Dismantle and Recompose
This winter De Hallen Haarlem was presenting solo exhibitions by three Dutch artists who share a strong intrinsic relation: Daan van Golden, Marijn van Kreij and Annesas Appel. A predilection for graphic patterns and the use of repetition as a stylistic device are corresponding features in their work. These were the first large solo museum exhibitions for Van Kreij and Appel in the Netherlands. On the occasion of Daan van Golden’s solo exhibition the project En/Of released an LP with music by Jefre Cantu-Ledesma and a record-sleeve with photography by Van Golden. A selection from the En/Ofeditions could both be seen and heard.

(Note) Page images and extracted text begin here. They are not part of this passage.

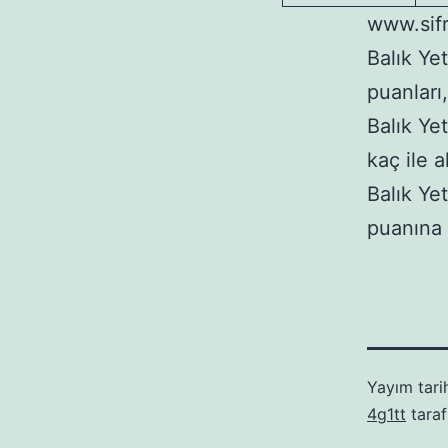
www.sifr
Balık Yet
puanları,
Balık Yet
kaç ile a
Balık Yet
puanına
Yayım tari
4g1tt
taraf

In Annesas Appel’s (Amsterdam, 1978) first solo museum exhibition, De Hallen Haarlem offered an overview of her projects from the past five years. Included was the four-part artist book Notebook(2009). For this work Appel took apart a Macbook and scanned all the individual parts (screws, PCB’s, wires). On the basis of these scans she made digital drawings of the parts that she subsequently sorted according to visual similarity: screws with screws, keys with keys, wires with wires. After this deconstruction Appel ‘decoded’ all the minute details of the motherboard and classified these according to similarity: lines, squares, circles, stripes, etc. Consequently an astonishing new interpretation unfolds of an object we all know, full of visual and poetic associations. The computer disintegrates into a new abstract alphabet, which can be read as a labyrinthine and futuristic map with architectural qualities.
The exhibition on the upper floor of the Vleeshal showed two of Annesas Appel’s other large projects:Ruiten Alfabet (2006), in which checked patterns are produced on the basis of a language, and colour formula and her most recent work Colours_ a mathematical tale (2011), in which she presents a new visual interpretation of the book covers in her own bookcase.

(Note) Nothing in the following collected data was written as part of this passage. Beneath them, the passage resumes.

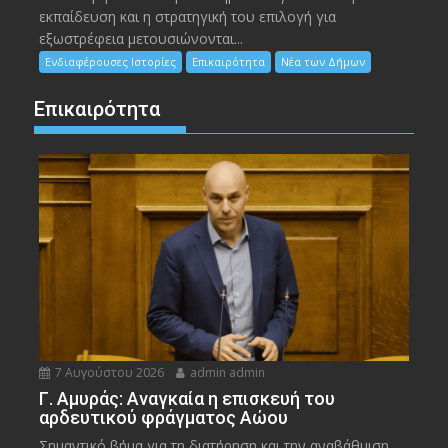
εκπαίδευση και η στρατηγική του επιλογή για
εξωστρέφεια μετουσιώνονται...
Ενδιαφέρουσες Ιστορίες
Επικαιρότητα
Νέα των Δήμων
Επικαιρότητα
7 Αυγούστου 2026
admin admin
Γ. Αμυράς: Αναγκαία η επισκευή του
αρδευτικού φράγματος Αώου
Σημαντικό βήμα για τη διατήρηση και την αναβάθμιση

On the occasion of this exhibition Appel made the small-edition print 429 Titles of Books that was for sale at De Hallen Haarlem.
Annesas Appel systematically maps existing objects from her everyday surroundings and analyses their formal characteristics. This process indeed results in fixed digital inventories, yet the careful manual execution (Appel prints and binds her books with her own hands) gives it a distinctly personal and warm quality. Her work moves on the edges of autonomous art and graphic design.
Through her systematic and analytical methods Appel tries to get to grips with the invisible systems operating her direct environment. One could describe her art with the term mapping: her work is related to the currently ubiquitous visualisation of data that aims to provide an expressive insight into dry statistics. Appel departs from specific data that surround her on a daily basis (the colours of her bookcase, the length of country borders in an atlas, the form of her clothes) and translates these into a completely comprehensive language of her own.